Никто из них не издал ни звука. Тося отпустил брата и выпрямился.

В дверях с посудным полотенцем на плече и с крышкой от кастрюли в руках стояла мать. Глаза ее были широко раскрыты. В них был ужас.

Мать выронила крышку, и она с грохотом покатилась по полу.

— Тося… За что ты его?

— Он знает, — коротко ответил Тося. Поднял с пола крышку, подошел к матери, снял у нее с плеча полотенце и пошел в кухню.

— Отвяжитесь от меня! Уйдите все! — закричал Игорь, уткнулся лицом в подушку.

Когда Тося вернулся в комнату, Игорь лежал уже под одеялом. Лицом к стене.

Тося присел на край его кровати. Сидел долго. Игорь не поворачивался. Тося встал, погасил лампу. Погас свет и в комнате матери. Тося видел в щель под дверью. Прошел к своей кровати и лег. К четырем утра ему быть в депо.

Тося любил свой утренний, предрассветный путь в депо. Но сегодня Тося шел с тяжелым сердцем: прав ли он, что так поступил с Игорем? Имел право поступать? Может быть, в другой день, в другой час он бы этого не сделал. Может быть, поступил под влиянием истории со Скудатиным? Перед уходом в депо думал разбудить Игоря и что-нибудь сказать, ничего не выяснять, а вот просто: старший и младший. Несколько слов, необходимых обоим. Ясных, дружеских, как это бывало всегда. Игорь хотел что-то спросить, хотел, чтобы брат помог успокоиться. Сам ведь он заговорил. А Тося? Устроил расправу. Или что-то в этом роде. Какой он, к дьяволу, после этого старший в семье? Применил силу. Против родного брата. Мать разволновал. Поддался настроению.

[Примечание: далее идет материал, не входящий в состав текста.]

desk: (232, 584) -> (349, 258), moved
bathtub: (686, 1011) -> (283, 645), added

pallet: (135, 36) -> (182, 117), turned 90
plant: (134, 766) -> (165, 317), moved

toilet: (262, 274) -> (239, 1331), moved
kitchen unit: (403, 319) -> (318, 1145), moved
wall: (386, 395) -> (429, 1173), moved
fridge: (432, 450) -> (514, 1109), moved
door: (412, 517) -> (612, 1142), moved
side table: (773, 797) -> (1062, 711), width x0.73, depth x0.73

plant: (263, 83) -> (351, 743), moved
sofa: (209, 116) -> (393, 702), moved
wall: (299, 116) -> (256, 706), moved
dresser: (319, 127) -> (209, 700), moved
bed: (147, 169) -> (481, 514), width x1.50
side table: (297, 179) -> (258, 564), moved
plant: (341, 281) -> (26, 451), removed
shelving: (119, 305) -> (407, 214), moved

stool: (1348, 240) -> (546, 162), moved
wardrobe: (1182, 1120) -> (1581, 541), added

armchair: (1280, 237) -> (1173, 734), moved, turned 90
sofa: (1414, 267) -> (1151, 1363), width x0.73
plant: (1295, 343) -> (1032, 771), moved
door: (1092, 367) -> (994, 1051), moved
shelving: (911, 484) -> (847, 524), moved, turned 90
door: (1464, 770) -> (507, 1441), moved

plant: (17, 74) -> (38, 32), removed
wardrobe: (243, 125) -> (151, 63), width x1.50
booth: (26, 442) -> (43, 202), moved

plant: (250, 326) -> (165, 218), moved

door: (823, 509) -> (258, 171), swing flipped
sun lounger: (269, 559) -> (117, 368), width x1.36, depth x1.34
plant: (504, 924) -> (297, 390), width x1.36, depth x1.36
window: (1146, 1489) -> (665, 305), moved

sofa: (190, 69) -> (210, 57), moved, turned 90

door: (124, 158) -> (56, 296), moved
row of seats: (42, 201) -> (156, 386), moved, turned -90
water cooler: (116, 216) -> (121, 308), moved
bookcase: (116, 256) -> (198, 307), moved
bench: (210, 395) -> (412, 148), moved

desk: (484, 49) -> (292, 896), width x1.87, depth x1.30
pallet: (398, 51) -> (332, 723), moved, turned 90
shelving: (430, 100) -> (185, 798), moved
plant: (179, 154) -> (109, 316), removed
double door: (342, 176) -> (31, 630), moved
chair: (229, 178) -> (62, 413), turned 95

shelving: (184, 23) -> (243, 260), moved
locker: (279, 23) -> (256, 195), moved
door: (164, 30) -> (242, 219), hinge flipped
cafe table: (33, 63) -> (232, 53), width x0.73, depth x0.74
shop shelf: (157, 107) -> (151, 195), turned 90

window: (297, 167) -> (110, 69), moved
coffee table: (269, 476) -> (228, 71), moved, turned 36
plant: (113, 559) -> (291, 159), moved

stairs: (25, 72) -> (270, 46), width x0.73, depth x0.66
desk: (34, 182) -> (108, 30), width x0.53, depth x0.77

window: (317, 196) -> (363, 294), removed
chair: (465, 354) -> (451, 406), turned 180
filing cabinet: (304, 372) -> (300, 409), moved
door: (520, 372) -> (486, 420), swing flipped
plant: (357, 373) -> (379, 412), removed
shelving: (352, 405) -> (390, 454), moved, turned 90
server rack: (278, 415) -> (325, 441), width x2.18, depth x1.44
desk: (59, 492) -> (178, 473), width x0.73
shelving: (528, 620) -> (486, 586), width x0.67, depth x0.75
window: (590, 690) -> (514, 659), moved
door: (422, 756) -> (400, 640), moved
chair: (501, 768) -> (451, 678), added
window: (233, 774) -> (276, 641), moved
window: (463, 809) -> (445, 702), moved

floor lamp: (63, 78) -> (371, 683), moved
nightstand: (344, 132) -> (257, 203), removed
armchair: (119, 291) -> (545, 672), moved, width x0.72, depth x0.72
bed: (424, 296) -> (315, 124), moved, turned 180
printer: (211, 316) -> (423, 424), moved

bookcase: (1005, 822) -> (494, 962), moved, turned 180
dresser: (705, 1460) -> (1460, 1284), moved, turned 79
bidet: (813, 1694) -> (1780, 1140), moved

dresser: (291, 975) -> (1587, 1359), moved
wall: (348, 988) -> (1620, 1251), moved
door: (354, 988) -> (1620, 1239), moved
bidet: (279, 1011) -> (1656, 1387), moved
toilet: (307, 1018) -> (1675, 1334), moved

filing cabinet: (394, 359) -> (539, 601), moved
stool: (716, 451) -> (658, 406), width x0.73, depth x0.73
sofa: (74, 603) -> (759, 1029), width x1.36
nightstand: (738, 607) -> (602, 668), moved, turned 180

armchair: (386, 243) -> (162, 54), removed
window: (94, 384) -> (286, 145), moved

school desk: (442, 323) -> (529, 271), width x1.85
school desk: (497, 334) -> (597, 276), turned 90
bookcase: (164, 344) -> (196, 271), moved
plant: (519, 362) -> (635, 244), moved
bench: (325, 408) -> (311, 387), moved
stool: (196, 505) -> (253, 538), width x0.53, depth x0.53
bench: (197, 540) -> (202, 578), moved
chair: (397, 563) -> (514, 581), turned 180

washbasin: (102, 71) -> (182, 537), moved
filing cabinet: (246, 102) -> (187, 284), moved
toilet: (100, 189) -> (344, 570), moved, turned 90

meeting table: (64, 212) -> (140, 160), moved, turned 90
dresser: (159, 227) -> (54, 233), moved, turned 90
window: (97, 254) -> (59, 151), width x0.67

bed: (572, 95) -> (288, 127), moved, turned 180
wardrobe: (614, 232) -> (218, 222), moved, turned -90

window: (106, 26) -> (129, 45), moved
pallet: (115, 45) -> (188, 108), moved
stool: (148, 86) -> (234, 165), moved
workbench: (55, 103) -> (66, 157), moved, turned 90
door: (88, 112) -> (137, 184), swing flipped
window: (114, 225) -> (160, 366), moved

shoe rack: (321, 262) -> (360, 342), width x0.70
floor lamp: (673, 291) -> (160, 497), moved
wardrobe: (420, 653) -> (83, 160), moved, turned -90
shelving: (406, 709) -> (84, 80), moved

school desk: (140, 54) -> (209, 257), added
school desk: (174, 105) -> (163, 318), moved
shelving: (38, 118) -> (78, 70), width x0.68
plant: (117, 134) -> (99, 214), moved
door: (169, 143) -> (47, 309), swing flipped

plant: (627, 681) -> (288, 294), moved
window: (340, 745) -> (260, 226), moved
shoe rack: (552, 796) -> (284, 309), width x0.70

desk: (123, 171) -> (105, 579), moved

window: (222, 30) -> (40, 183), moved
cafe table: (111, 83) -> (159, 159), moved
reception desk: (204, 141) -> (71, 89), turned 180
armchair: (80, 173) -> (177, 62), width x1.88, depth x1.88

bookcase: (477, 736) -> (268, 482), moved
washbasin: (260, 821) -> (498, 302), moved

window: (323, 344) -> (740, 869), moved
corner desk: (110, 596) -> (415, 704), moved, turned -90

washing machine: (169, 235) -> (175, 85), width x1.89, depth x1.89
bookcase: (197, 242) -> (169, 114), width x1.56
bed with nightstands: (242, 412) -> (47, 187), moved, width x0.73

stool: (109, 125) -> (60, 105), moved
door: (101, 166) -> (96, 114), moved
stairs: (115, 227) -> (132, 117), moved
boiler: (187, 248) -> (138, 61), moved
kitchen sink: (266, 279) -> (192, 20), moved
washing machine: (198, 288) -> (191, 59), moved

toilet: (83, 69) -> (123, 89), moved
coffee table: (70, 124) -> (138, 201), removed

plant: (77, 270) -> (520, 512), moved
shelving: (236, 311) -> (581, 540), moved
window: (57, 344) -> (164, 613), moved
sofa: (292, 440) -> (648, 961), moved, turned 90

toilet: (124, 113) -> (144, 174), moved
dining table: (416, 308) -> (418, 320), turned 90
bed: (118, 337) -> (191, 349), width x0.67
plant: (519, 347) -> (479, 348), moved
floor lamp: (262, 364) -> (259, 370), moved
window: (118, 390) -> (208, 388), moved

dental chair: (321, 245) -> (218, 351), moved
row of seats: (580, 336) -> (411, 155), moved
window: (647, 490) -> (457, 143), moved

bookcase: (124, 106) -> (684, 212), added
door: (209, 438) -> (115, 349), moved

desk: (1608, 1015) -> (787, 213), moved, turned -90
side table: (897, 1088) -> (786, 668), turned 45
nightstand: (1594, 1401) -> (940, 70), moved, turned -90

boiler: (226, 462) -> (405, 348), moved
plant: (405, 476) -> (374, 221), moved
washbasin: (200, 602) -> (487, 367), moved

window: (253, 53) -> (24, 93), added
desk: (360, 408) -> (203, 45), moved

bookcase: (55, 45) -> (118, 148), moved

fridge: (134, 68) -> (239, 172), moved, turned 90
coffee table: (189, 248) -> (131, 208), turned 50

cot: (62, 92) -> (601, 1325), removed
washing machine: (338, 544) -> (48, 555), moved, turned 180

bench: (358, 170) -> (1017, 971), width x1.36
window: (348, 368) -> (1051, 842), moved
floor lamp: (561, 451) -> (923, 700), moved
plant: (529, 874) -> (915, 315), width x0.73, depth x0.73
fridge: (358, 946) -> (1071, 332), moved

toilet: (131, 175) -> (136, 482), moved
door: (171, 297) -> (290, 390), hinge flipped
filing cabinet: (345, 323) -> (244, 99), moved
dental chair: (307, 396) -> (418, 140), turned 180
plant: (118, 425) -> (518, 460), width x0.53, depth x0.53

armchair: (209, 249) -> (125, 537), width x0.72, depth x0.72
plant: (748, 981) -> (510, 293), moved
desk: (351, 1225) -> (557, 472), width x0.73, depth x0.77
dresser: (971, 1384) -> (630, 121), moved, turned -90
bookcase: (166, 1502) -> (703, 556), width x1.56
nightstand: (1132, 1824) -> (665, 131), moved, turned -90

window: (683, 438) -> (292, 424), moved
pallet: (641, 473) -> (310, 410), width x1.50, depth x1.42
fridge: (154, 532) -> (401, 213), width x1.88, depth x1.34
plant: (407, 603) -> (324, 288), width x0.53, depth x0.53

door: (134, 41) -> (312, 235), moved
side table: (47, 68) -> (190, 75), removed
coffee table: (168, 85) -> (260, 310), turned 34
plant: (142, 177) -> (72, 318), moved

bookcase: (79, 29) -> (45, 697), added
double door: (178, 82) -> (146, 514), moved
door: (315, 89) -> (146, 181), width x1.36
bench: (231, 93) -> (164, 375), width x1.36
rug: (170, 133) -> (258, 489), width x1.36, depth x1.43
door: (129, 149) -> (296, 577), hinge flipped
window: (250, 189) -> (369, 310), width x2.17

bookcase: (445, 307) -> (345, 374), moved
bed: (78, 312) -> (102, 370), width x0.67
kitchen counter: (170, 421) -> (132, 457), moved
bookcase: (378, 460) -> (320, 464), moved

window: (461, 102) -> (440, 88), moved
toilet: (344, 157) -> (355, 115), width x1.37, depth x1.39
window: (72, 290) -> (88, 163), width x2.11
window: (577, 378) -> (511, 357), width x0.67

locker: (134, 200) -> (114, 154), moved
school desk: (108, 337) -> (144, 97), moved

Тося вступил на знакомый с детства мост-переход через пути. Для всех ребят из района мост составляет часть детства, на мосту назначали свидания, гуляли. Над проводами металлические таблички с надписями дырочками: «Конец контактной подвески». С моста надписи читаются наоборот. Сейчас надписи темные, а летом светает рано, они отчетливо видны.

На путях составы. Сверкают под высокими мачтами дуговых фонарей. Платформы с лесом, цистерны, закрытые пульманы-холодильники. Они тихонько гудят.

Весна, но только что выпал снег. Короткий, ночной. К утру его в городе опять не будет. А пока что он облепил платформы и вагоны, мачты дуговых фонарей, сложенные между путей грузы.